● **Exercise brief**: Extend the article on Champagne Palmer & Co below by writing what comes after its final sentence.

● **Passage shown**:
────────────────────
= Champagne Palmer & Co =

Champagne company based in Reims

Champagne Palmer & Co is a Champagne Producer based in Reims. They source grapes from 350 growers and over 4000 hectares (around 10000 acres) of vines in the Champagne region.

== History ==

It started in 1947 as an association of seven well established winegrowers, all owners of Premier and Grand Cru vineyards in the areas of the Montagne de Reims. Starting in 1959, the founders established themselves in Reims where they purchased cellars of a Champagne House.

In 1997 the company bought another large cellar which gives them two large sites near one another.

Palmer & Co holds over 200 ha classified as Grand and Premier Crus in the Montagne de Reims area. Grapes from the Côte de Sézanne, Côte des Bars and Vallée de la Marne complete their blends, all contributing their specific characteristics.

Beginning October 2015, Palmer and Co champagne was sold in the United States according to Forbes magazine. As of May 2018, they formed an exclusive partnership with Constellation Brands, who will serve as their exclusive importer for the United States.
────────────────────
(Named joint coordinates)

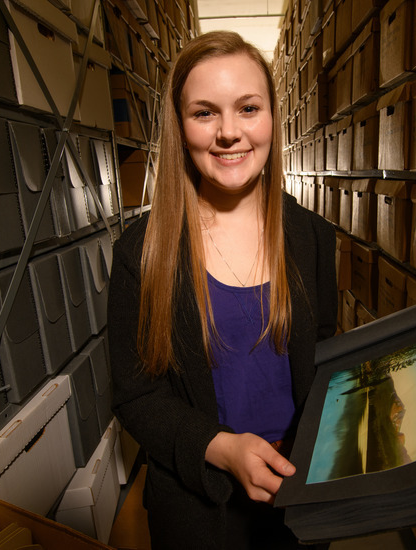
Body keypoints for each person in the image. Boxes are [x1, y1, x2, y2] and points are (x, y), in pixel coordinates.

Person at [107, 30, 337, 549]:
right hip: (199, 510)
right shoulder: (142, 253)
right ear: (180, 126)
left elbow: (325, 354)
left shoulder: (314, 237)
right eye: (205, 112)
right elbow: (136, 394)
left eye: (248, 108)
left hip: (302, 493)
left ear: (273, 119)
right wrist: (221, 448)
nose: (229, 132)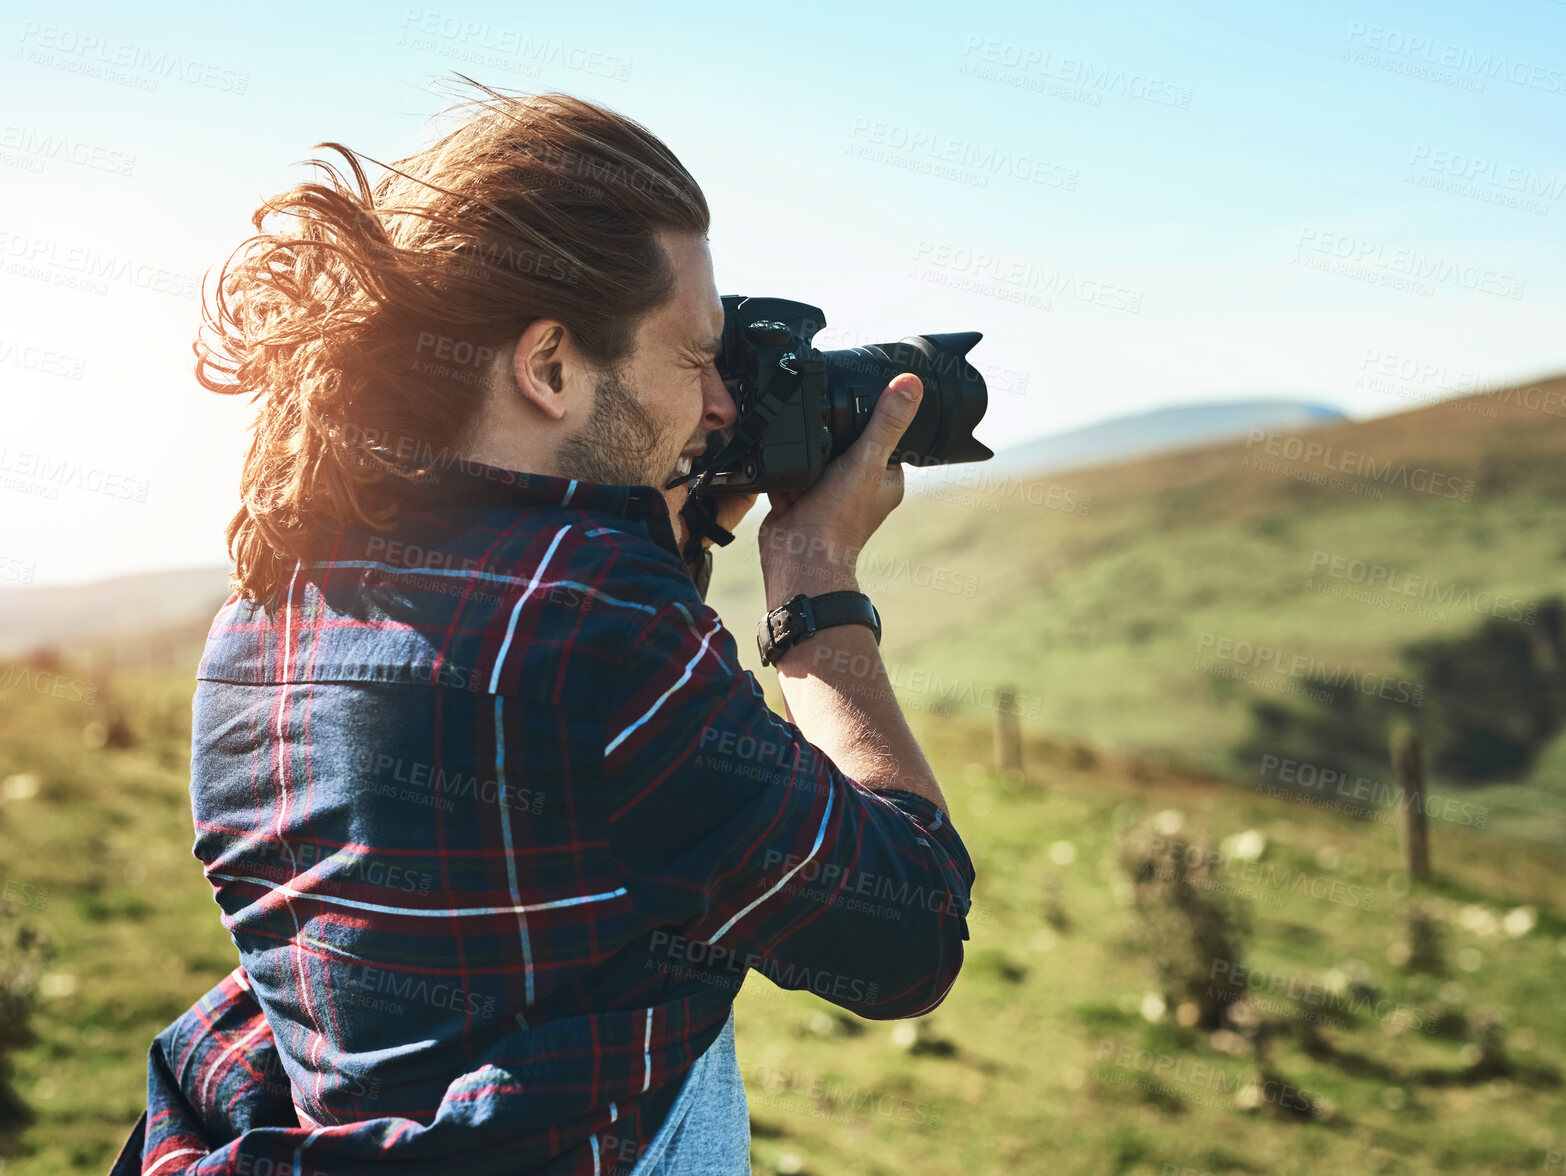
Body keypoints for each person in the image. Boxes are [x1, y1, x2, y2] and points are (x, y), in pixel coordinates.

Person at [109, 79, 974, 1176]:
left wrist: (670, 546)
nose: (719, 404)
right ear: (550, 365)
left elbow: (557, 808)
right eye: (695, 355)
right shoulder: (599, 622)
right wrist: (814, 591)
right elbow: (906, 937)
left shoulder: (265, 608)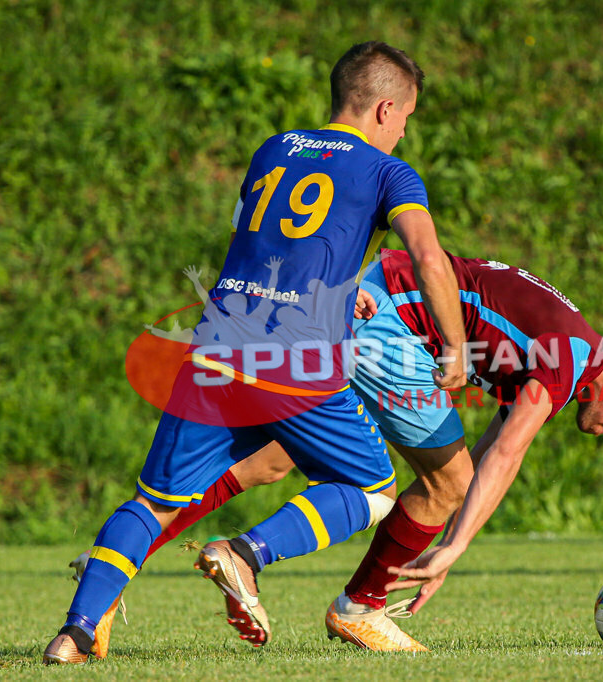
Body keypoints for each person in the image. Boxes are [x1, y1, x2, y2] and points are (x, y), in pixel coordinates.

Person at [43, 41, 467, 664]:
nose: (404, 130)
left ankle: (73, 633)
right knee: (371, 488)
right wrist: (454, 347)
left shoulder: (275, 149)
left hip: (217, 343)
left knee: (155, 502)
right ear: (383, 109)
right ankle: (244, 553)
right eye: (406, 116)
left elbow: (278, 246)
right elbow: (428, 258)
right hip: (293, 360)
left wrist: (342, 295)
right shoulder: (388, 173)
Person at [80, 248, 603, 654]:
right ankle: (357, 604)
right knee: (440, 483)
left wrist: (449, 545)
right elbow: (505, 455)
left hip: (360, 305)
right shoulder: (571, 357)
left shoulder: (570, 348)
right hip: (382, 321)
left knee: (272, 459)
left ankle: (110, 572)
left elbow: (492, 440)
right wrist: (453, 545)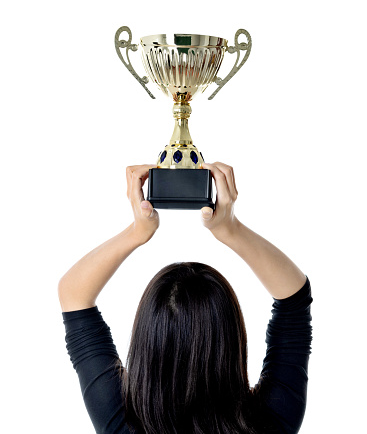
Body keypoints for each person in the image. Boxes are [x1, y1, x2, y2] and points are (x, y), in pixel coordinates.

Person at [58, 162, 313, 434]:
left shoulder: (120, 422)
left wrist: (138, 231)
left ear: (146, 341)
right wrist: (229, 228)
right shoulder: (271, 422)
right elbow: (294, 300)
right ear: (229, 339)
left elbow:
────────────────────
● **Answer area**:
== Time is an accomplice ==
The Palmer & Co quality strives for the integrity of the grapes and the wines at all stages of the winemaking process. They age their wine longer than the law requires and for a longer time than most competitors. Palmer ages non-vintage bottles for 4 years (legal requirement is 15 months), vintage bottles for 5–8 years (legal requirement is 3 years) and a magnum is aged for 10 years.

== The exception of the "big bottles" ==
Palmer & Co is one of the very rare Champagne Houses that still produces wine in the monumental 15-litre Nebuchadnezzar.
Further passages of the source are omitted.